■ Directions
Start at the first record below and retype through the last, exactly.

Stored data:
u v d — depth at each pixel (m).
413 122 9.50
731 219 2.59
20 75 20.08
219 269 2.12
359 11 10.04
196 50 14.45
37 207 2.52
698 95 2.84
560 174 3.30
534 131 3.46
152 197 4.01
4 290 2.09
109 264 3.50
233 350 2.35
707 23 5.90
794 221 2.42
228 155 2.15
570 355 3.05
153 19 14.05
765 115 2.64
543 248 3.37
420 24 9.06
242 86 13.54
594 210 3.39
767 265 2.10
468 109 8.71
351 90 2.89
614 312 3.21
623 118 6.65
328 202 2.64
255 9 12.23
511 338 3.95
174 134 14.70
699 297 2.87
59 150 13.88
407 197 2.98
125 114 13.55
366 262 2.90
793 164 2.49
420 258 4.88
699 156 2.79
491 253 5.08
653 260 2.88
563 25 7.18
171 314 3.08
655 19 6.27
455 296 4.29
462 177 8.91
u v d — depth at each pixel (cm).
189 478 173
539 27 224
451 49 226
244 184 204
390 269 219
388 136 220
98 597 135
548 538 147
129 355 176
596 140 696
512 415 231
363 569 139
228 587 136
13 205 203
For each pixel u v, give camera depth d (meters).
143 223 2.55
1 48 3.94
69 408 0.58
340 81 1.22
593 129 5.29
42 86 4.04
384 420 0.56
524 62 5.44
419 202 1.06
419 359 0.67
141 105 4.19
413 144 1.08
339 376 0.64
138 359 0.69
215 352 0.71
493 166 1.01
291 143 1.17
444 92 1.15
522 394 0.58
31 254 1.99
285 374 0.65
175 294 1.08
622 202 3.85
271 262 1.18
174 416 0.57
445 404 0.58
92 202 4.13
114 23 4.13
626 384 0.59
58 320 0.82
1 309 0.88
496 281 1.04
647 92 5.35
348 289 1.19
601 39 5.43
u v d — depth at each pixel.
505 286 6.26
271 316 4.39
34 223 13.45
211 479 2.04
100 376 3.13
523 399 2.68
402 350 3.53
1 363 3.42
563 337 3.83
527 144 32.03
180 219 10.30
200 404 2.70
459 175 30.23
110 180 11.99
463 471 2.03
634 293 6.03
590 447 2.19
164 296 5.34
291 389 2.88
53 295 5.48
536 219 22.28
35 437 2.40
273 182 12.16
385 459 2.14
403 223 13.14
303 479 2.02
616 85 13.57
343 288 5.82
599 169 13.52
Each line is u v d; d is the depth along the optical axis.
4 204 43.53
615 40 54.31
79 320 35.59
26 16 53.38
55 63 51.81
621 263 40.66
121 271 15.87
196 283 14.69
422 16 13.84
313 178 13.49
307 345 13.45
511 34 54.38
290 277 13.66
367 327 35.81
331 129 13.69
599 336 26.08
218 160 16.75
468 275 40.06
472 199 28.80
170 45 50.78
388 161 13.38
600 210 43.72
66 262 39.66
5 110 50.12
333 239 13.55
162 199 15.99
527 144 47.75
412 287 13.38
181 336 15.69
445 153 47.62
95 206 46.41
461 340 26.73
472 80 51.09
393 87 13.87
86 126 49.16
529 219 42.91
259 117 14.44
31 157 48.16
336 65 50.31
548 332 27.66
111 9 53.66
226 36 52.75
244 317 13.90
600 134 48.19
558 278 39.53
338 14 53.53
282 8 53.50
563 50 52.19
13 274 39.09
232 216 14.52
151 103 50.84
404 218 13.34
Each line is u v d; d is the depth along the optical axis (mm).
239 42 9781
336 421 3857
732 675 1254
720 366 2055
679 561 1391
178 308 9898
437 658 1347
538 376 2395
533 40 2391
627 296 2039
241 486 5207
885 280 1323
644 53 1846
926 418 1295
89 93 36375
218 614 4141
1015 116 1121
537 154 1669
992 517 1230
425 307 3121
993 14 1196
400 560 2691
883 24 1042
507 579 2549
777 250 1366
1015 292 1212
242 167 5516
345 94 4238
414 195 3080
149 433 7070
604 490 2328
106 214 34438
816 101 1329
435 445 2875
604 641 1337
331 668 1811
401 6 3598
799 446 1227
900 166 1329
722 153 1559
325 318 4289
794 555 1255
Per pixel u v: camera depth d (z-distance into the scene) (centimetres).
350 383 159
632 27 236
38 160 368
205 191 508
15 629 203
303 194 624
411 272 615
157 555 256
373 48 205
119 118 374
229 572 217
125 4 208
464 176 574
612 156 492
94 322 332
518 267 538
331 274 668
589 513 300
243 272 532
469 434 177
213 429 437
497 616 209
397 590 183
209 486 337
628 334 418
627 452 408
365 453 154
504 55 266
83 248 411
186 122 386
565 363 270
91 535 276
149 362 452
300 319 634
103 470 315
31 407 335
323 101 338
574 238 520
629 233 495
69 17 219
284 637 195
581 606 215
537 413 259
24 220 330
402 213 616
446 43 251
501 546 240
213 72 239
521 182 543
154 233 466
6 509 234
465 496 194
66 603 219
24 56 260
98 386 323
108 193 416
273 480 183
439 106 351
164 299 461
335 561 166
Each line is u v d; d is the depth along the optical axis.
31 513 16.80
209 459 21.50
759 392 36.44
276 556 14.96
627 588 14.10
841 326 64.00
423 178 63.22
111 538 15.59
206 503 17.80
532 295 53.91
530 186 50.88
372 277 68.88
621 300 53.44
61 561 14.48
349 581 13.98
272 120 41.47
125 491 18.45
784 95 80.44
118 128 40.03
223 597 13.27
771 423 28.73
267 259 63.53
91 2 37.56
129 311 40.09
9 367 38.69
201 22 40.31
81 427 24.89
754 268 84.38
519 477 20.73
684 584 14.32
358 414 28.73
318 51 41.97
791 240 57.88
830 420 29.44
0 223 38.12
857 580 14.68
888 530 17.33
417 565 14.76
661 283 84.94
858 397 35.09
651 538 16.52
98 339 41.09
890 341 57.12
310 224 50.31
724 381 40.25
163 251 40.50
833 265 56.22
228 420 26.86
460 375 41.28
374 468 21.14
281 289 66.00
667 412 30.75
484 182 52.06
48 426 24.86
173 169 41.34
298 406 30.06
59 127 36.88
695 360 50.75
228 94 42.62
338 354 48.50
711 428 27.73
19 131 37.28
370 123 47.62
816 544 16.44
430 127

■ Answer to this task
u v d — depth at each pixel (m).
413 122 9.50
731 219 2.59
20 75 20.08
219 269 2.12
359 11 10.04
196 50 14.45
37 207 2.52
698 95 2.84
560 174 3.30
534 131 3.46
152 197 4.01
4 290 2.09
109 264 3.50
233 350 2.35
707 23 5.90
794 221 2.42
228 155 2.15
570 355 3.05
153 19 14.05
765 115 2.64
543 248 3.37
420 24 9.06
242 86 13.54
594 210 3.39
767 265 2.10
468 109 8.71
351 90 2.89
614 312 3.21
623 118 6.65
328 202 2.64
255 9 12.23
511 338 3.95
174 134 14.70
699 297 2.87
59 150 13.88
407 197 2.98
125 114 13.55
366 262 2.90
793 164 2.49
420 258 4.88
699 156 2.79
491 253 5.08
653 260 2.88
563 25 7.18
171 314 3.08
655 19 6.27
455 296 4.29
462 177 8.91
u v d — depth at each pixel (cm).
189 478 173
539 27 224
451 49 226
244 184 204
390 269 219
388 136 220
98 597 135
548 538 147
129 355 176
596 140 696
512 415 231
363 569 139
228 587 136
13 205 203
For each pixel u v, give camera depth d (meters).
143 223 2.55
1 48 3.94
69 408 0.58
340 81 1.22
593 129 5.29
42 86 4.04
384 420 0.56
524 62 5.44
419 202 1.06
419 359 0.67
141 105 4.19
413 144 1.08
339 376 0.64
138 359 0.69
215 352 0.71
493 166 1.01
291 143 1.17
444 92 1.15
522 394 0.58
31 254 1.99
285 374 0.65
175 294 1.08
622 202 3.85
271 262 1.18
174 416 0.57
445 404 0.58
92 202 4.13
114 23 4.13
626 384 0.59
58 320 0.82
1 309 0.88
496 281 1.04
647 92 5.35
348 289 1.19
601 39 5.43
u v d — depth at each pixel.
505 286 6.26
271 316 4.39
34 223 13.45
211 479 2.04
100 376 3.13
523 399 2.68
402 350 3.53
1 363 3.42
563 337 3.83
527 144 32.03
180 219 10.30
200 404 2.70
459 175 30.23
110 180 11.99
463 471 2.03
634 293 6.03
590 447 2.19
164 296 5.34
291 389 2.88
53 295 5.48
536 219 22.28
35 437 2.40
273 182 12.16
385 459 2.14
403 223 13.14
303 479 2.02
616 85 13.57
343 288 5.82
599 169 13.52
Each line is u v d; d is the depth along the optical axis.
4 204 43.53
615 40 54.31
79 320 35.59
26 16 53.38
55 63 51.81
621 263 40.66
121 271 15.87
196 283 14.69
422 16 13.84
313 178 13.49
307 345 13.45
511 34 54.38
290 277 13.66
367 327 35.81
331 129 13.69
599 336 26.08
218 160 16.75
468 275 40.06
472 199 28.80
170 45 50.78
388 161 13.38
600 210 43.72
66 262 39.66
5 110 50.12
333 239 13.55
162 199 15.99
527 144 47.75
412 287 13.38
181 336 15.69
445 153 47.62
95 206 46.41
461 340 26.73
472 80 51.09
393 87 13.87
86 126 49.16
529 219 42.91
259 117 14.44
31 157 48.16
336 65 50.31
548 332 27.66
111 9 53.66
226 36 52.75
244 317 13.90
600 134 48.19
558 278 39.53
338 14 53.53
282 8 53.50
563 50 52.19
13 274 39.09
232 216 14.52
151 103 50.84
404 218 13.34
Each line is u v d; d is the depth along the optical axis (mm).
239 42 9781
336 421 3857
732 675 1254
720 366 2055
679 561 1391
178 308 9898
437 658 1347
538 376 2395
533 40 2391
627 296 2039
241 486 5207
885 280 1323
644 53 1846
926 418 1295
89 93 36375
218 614 4141
1015 116 1121
537 154 1669
992 517 1230
425 307 3121
993 14 1196
400 560 2691
883 24 1042
507 579 2549
777 250 1366
1015 292 1212
242 167 5516
345 94 4238
414 195 3080
149 433 7070
604 490 2328
106 214 34438
816 101 1329
435 445 2875
604 641 1337
331 668 1811
401 6 3598
799 446 1227
900 166 1329
722 153 1559
325 318 4289
794 555 1255
Per pixel u v: camera depth d (z-distance into the scene) (centimetres).
350 383 159
632 27 236
38 160 368
205 191 508
15 629 203
303 194 624
411 272 615
157 555 256
373 48 205
119 118 374
229 572 217
125 4 208
464 176 574
612 156 492
94 322 332
518 267 538
331 274 668
589 513 300
243 272 532
469 434 177
213 429 437
497 616 209
397 590 183
209 486 337
628 334 418
627 452 408
365 453 154
504 55 266
83 248 411
186 122 386
565 363 270
91 535 276
149 362 452
300 319 634
103 470 315
31 407 335
323 101 338
574 238 520
629 233 495
69 17 219
284 637 195
581 606 215
537 413 259
24 220 330
402 213 616
446 43 251
501 546 240
213 72 239
521 182 543
154 233 466
6 509 234
465 496 194
66 603 219
24 56 260
98 386 323
108 193 416
273 480 183
439 106 351
164 299 461
335 561 166
Each line is u v d; d is the depth along the optical axis.
31 513 16.80
209 459 21.50
759 392 36.44
276 556 14.96
627 588 14.10
841 326 64.00
423 178 63.22
111 538 15.59
206 503 17.80
532 295 53.91
530 186 50.88
372 277 68.88
621 300 53.44
61 561 14.48
349 581 13.98
272 120 41.47
125 491 18.45
784 95 80.44
118 128 40.03
223 597 13.27
771 423 28.73
267 259 63.53
91 2 37.56
129 311 40.09
9 367 38.69
201 22 40.31
81 427 24.89
754 268 84.38
519 477 20.73
684 584 14.32
358 414 28.73
318 51 41.97
791 240 57.88
830 420 29.44
0 223 38.12
857 580 14.68
888 530 17.33
417 565 14.76
661 283 84.94
858 397 35.09
651 538 16.52
98 339 41.09
890 341 57.12
310 224 50.31
724 381 40.25
163 251 40.50
833 265 56.22
228 420 26.86
460 375 41.28
374 468 21.14
281 289 66.00
667 412 30.75
484 182 52.06
48 426 24.86
173 169 41.34
298 406 30.06
59 127 36.88
695 360 50.75
228 94 42.62
338 354 48.50
711 428 27.73
19 131 37.28
370 123 47.62
816 544 16.44
430 127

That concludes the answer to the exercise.